━━ TEXT PASSAGE ━━

Rupert Murdoch might be the most powerful man in the world but he’s under siege at the moment and resorting to disgraceful tactics that do him and his family no credit at all, as Crikey editor Stephen Mayne explained in these subscriber updates.


Subscriber email November 8

Not one week since Rupert (the Sun King) Murdoch pulled up corporate stumps in Australia to move to Delaware he has landed his first blow. Today News Corporation announced a “Stockholder Rights Plan” which is a thinly disguised poison pill designed to stop John Malone and Liberty Media from gaining control.

Check out the two page announcement here.

The move was swift, coming on the heels of some trades done last week by Malone that effectively lifted (or will lift) his stake in the voting shares of News Corporation from 9.15% to 17.1%.

All this bunkum being put around about Malone and Murdoch acting in concert and Rupert being “relaxed” is disproved by the following line in today’s statement:

“On November 3, 2004, immediately after the Australian Federal Court approved the Company’s reincorporation from Australia to Delaware, Liberty Media Corporation disclosed that it had entered into an arrangement with a third party allowing Liberty to acquire an additional 8% of News Corporation voting stock. This action was taken without any discussion with, or prior notice to, News Corporation. For this and other reasons the Company has put in place a Rights Plan to protect the best interests of all shareholders.”

Should Malone or any other party (but the real intent is to affect Malone) buy more than 15% of the voting shares the “Shareholder Rights Plan” will be triggered. At this time all other shareholders of both voting and non voting stock will be able to purchase up to US$80 worth of News Corporation stock at half the prevailing price.

Malone’s current holding of 17.1% is grandfathered into this structure but any increases beyond a 1% cushion will trigger the rights plan. The gift to all the other shareholders of half price shares effectively acts as a poison pill as it immediately increases number of issued shares in News Corporation thus diluting the party moving beyond 15% (or in the case of Malone 18.1%). Gee John Malone must be starting to annoy Rupert big time!

News Corporation has been sold off by more than 4 per cent today as investors digest the significance of this move. The stock closed down $1.06 to $22.64, meaning Rupert is almost $1 billion poorer today but he has entrenched his power and that is what matters.

Whilst the News Corporation press release stated that it introduced the rights plan “to protect the best interests of all shareholders” some of the more savvy institutional investors see it as a move to protect the Murdoch family interests. Could that be too cynical?

━━━
━━ DATA SEGMENT ━━

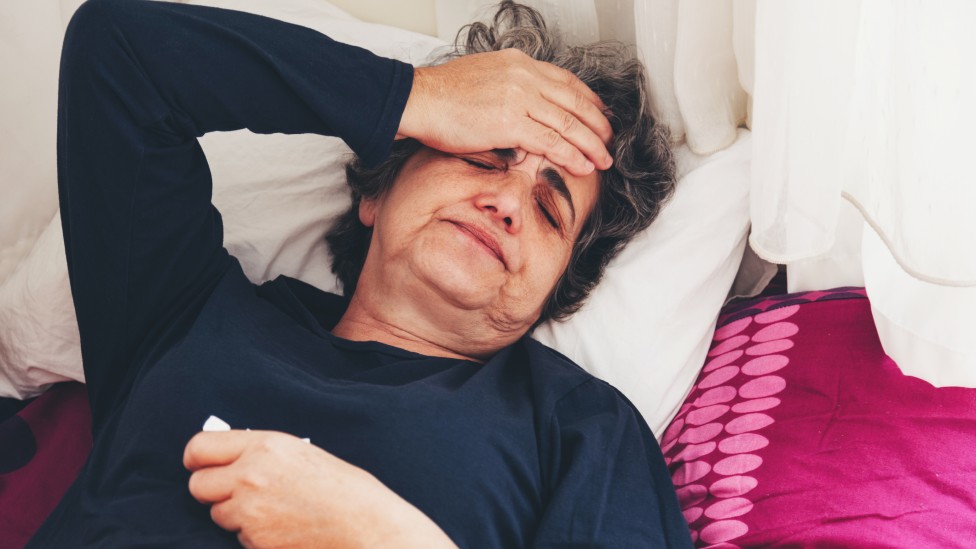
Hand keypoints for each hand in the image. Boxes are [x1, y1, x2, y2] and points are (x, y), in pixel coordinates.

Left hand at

━━━

In the article about News Corporation's rights plan, by how much did the stock close down that day, and at what price?

=== EXERCISE RESPONSE ===
It closed down $1.06, at $22.64.